• Exercise prompt: Only some lines are wanted: please transcribe exactly those from the one containing "potted succulent [41,575,64,598]" through the end of the data, pictures excluded.

[Material for this exercise Boundary: Start]

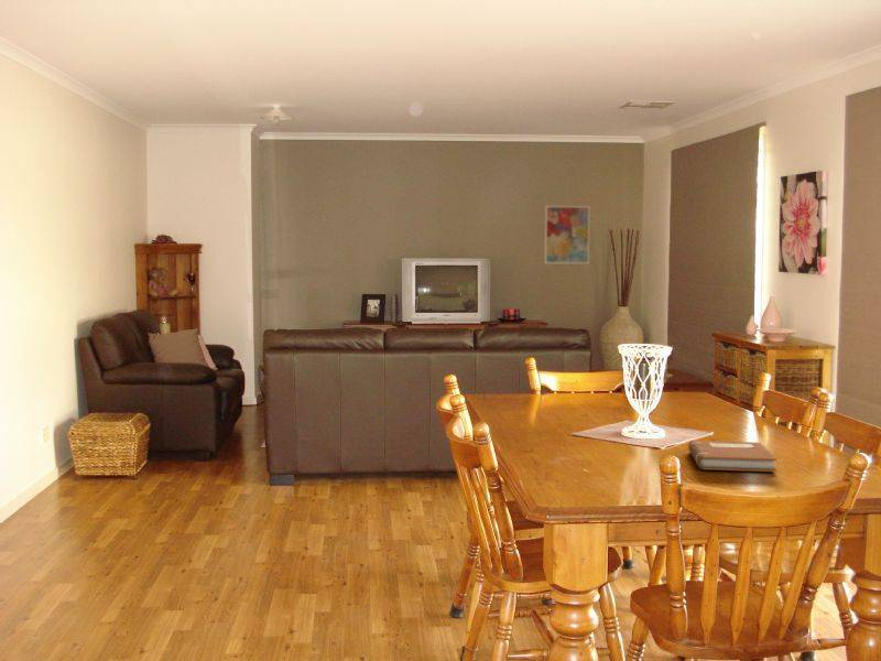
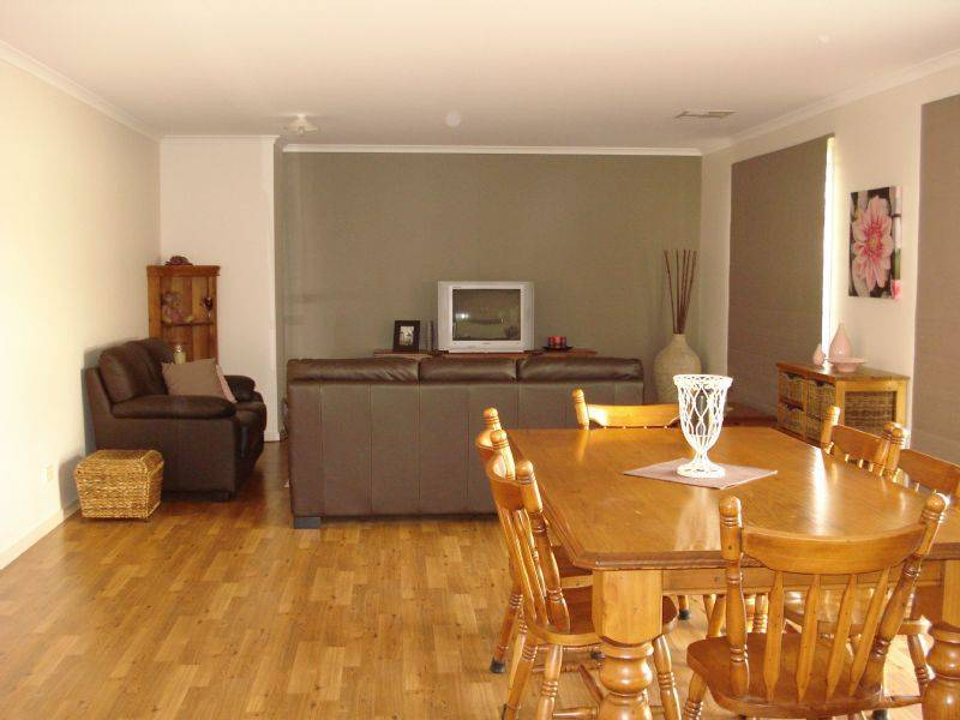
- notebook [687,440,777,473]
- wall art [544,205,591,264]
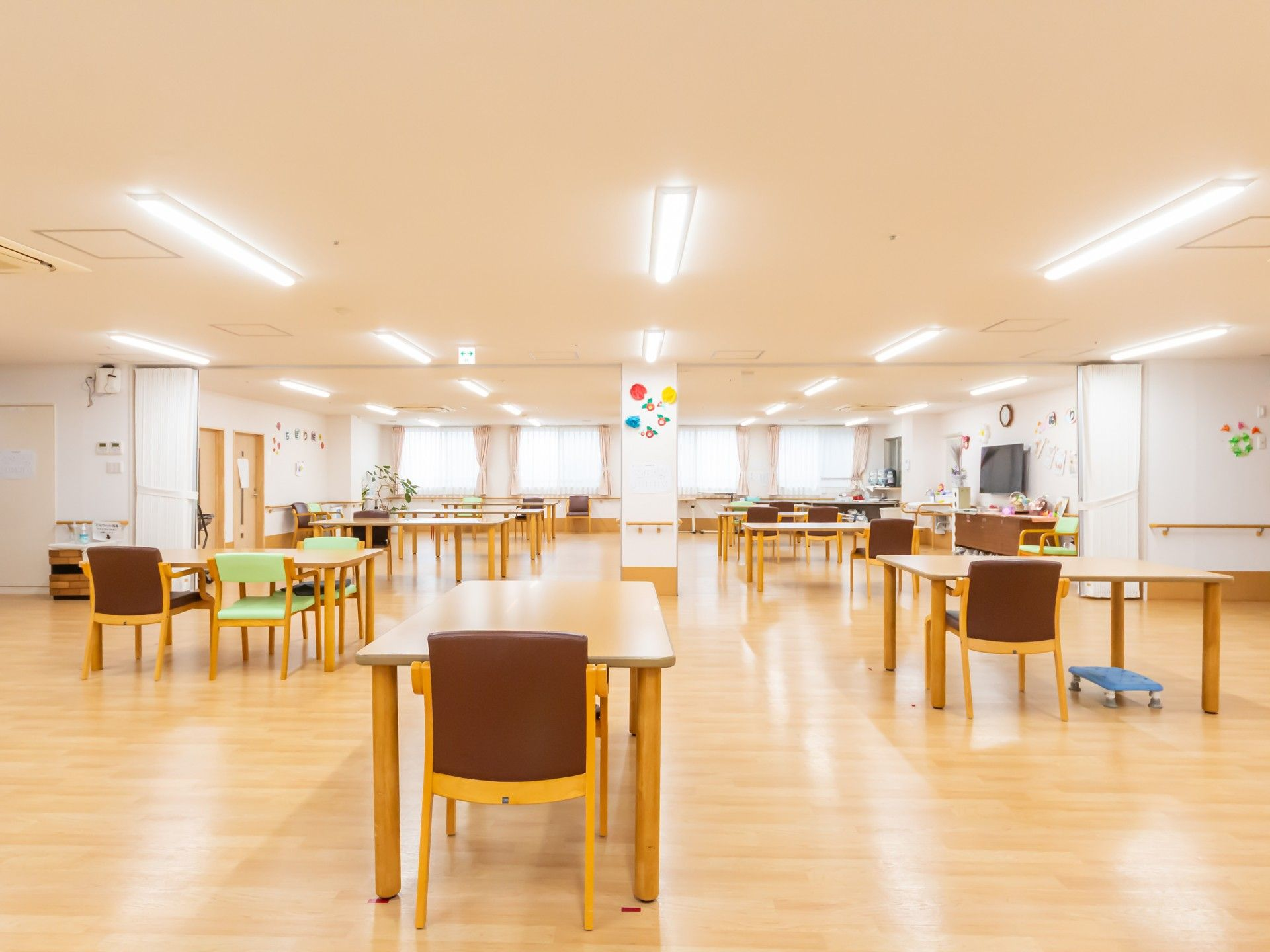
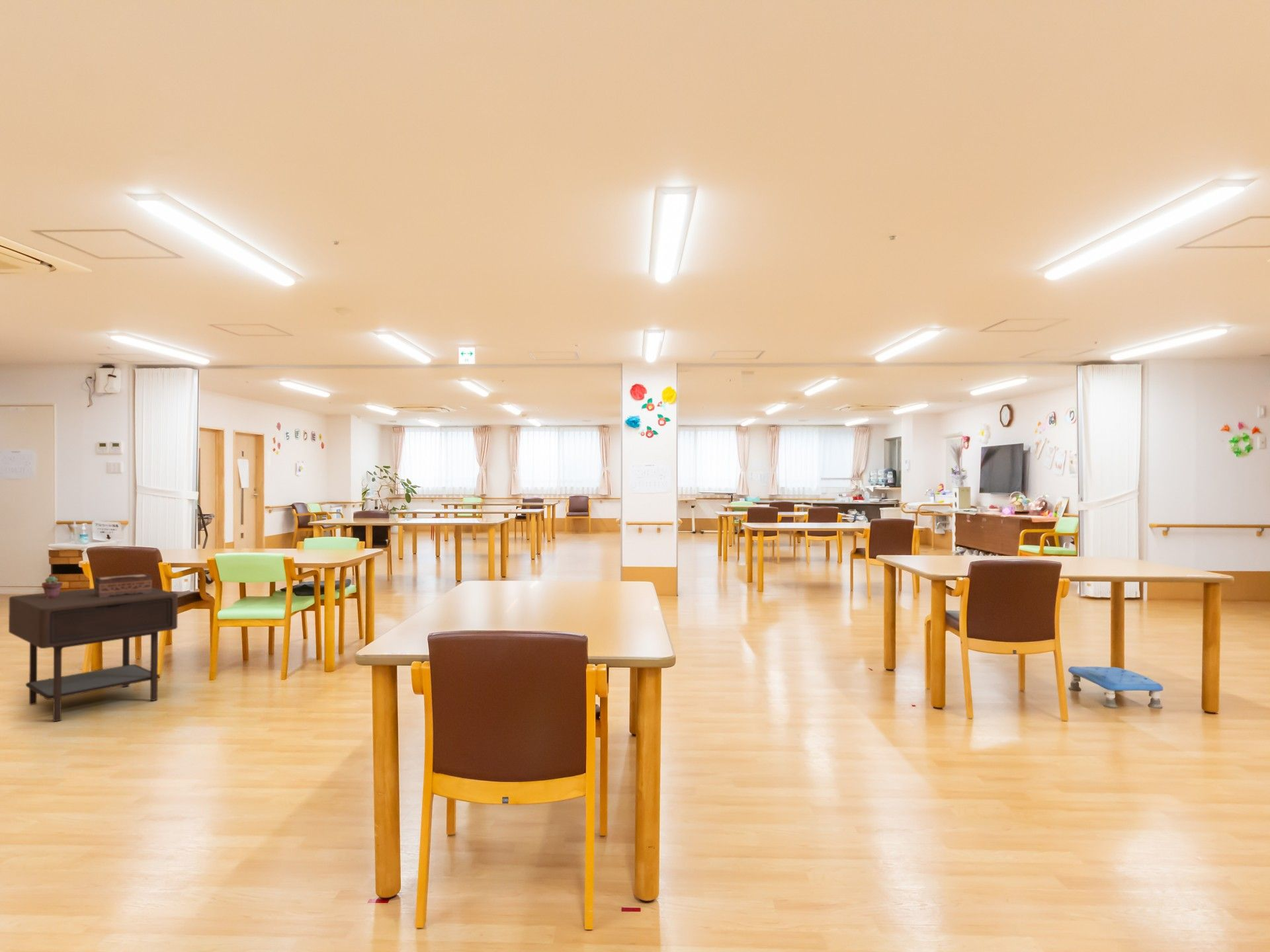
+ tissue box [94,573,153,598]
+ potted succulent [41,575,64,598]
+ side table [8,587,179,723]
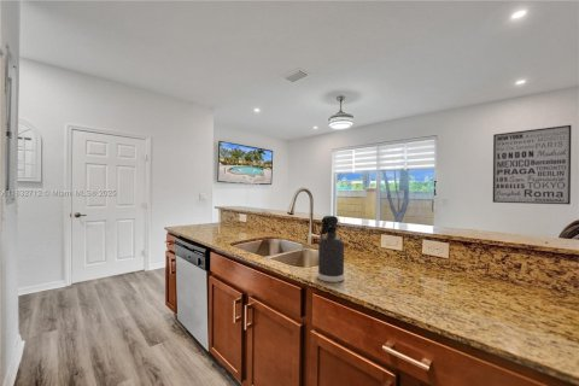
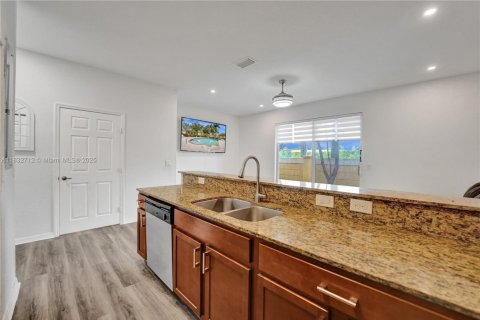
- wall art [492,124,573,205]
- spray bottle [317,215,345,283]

[Material for this exercise Boundary: End]

• Answer to this exercise:
+ potted succulent [41,575,64,598]
+ side table [8,587,179,723]
- wall art [492,124,573,205]
- spray bottle [317,215,345,283]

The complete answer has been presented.